◆ **VORGEGEBENER TEXTAUSZUG**:
--------------------------------------------------

Zulassungsanträge unterteilen sich in New Drug Application (NDA) für Arzneimittel, Abbreviated New Drug Application (ANDA) für Generika und Biologics License Application (BLA) für Biologika. Daneben müssen, ähnlich wie in Europa, Informationen über Patente, Herstellung, Arzneimittelsicherheit und Wirksamkeit eingereicht werden. 

Des Weiteren werden Studien, eine Risikoabwägung bei Arzneimittelmissbrauch sowie die Arzneimittelinformationen inklusive Nutzungshinweisen benötigt. Über die Zulassung entscheidet die FDA nach Anhörung von Expertenkomitees, die aus Vertretern der Wissenschaft und Industrie sowie der Verbraucher und Patientenschaft bestehen.

Innovative Arzneimittel können in den USA von beschleunigten Zulassungsverfahren profitieren. Dafür gibt es verschiedene Möglichkeiten wie das Fast Track-Verfahren, die Breakthrough Therapy oder das Accelerated Approval. Es ist erforderlich, dass die Arzneimittel das Potenzial haben, schwere oder lebensbedrohliche Erkrankungen zu behandeln.

--------------------------------------------------

[Daten zu Skelett-Landmarken]
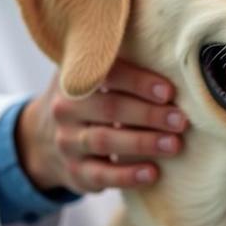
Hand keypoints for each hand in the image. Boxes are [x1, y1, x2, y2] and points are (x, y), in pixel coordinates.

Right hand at [16, 58, 188, 193]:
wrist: (44, 140)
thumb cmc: (91, 99)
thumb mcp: (95, 76)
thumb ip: (124, 61)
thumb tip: (173, 50)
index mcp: (77, 77)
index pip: (107, 75)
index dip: (138, 82)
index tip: (169, 91)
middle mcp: (66, 108)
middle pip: (110, 108)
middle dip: (149, 114)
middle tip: (181, 120)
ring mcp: (68, 141)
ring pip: (104, 141)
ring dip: (142, 143)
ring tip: (174, 145)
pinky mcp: (75, 172)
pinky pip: (100, 175)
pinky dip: (127, 175)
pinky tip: (152, 173)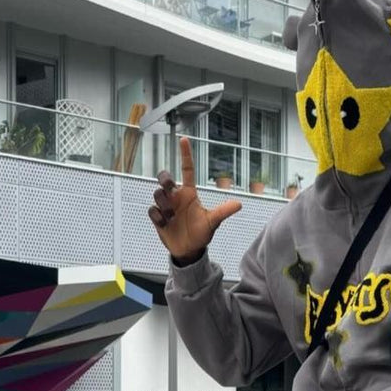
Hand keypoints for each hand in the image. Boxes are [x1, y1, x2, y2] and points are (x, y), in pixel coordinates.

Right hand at [148, 137, 241, 262]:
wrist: (189, 250)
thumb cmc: (201, 233)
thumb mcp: (213, 222)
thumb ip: (223, 212)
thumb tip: (239, 204)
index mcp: (189, 193)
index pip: (187, 169)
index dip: (186, 154)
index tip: (184, 139)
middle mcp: (176, 197)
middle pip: (164, 178)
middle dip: (164, 179)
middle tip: (170, 188)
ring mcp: (166, 206)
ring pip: (157, 194)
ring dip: (164, 204)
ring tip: (173, 217)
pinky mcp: (157, 217)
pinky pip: (152, 210)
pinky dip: (158, 216)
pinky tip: (165, 223)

--------------------------------------------------

◆ **ARBEITSAUFTRAG**: Kopieren Sie aus dem Text zur US-Arzneimittelzulassung den Abschnitt zwischen „Zulassungsanträge unterteilen sich“ und „Wirksamkeit eingereicht werden.“, beide einschließlich, wortgetreu.

◆ **ERGEBNIS DER ÜBUNG**:
Zulassungsanträge unterteilen sich in New Drug Application (NDA) für Arzneimittel, Abbreviated New Drug Application (ANDA) für Generika und Biologics License Application (BLA) für Biologika. Daneben müssen, ähnlich wie in Europa, Informationen über Patente, Herstellung, Arzneimittelsicherheit und Wirksamkeit eingereicht werden.